(Beginning of EXERCISE MATERIALS)

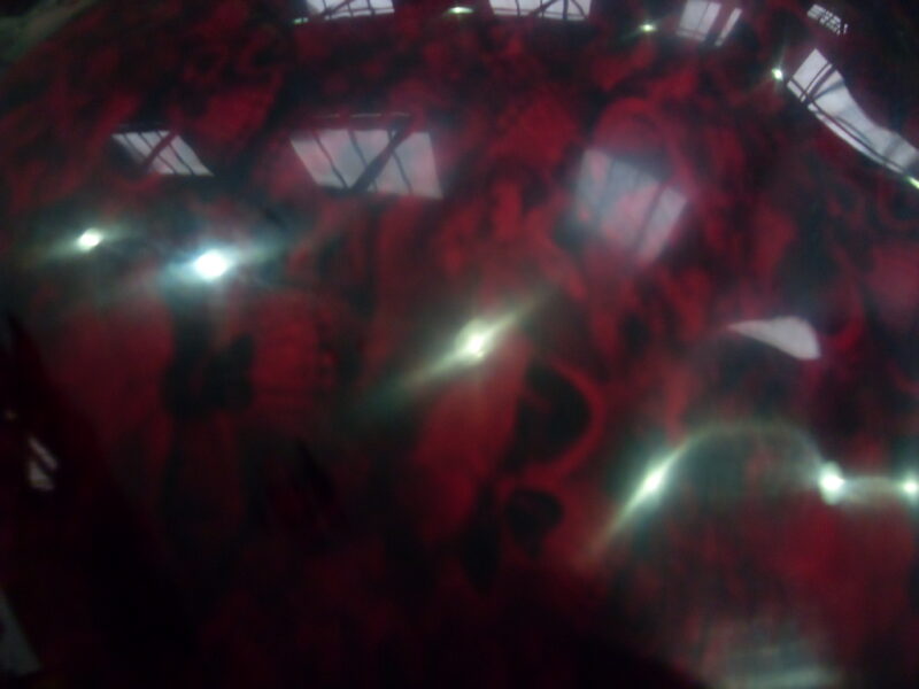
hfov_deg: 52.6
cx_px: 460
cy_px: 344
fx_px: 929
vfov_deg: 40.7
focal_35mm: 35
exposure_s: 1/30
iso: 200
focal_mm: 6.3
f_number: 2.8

(End of EXERCISE MATERIALS)
(Beginning of EXERCISE MATERIALS)

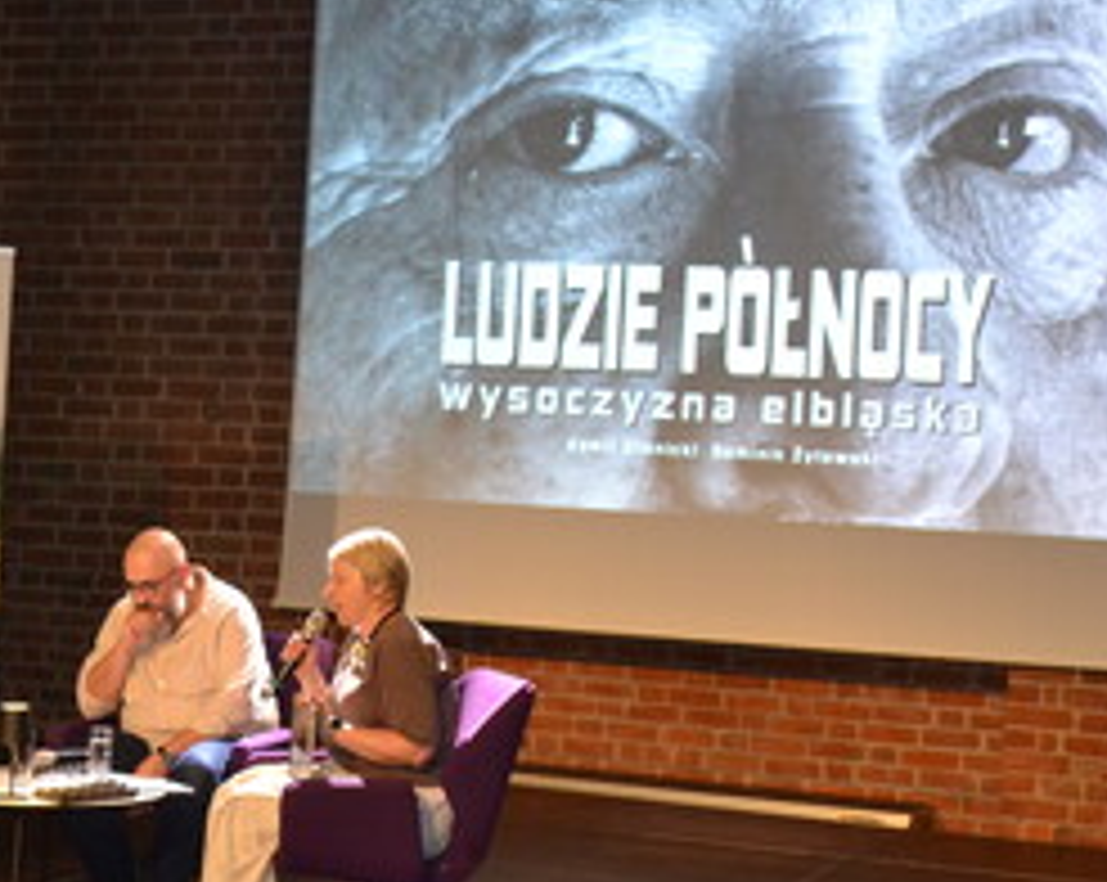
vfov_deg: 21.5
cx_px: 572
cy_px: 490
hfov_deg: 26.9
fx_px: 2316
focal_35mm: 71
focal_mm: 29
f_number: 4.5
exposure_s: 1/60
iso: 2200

(End of EXERCISE MATERIALS)

## TO DO
Please give back, exactly as it stands above, the stretch from the line with "hfov_deg: 52.6" through the line with "f_number: 2.8", and no line outside it.

## RESPONSE FOR THIS EXERCISE
hfov_deg: 52.6
cx_px: 460
cy_px: 344
fx_px: 929
vfov_deg: 40.7
focal_35mm: 35
exposure_s: 1/30
iso: 200
focal_mm: 6.3
f_number: 2.8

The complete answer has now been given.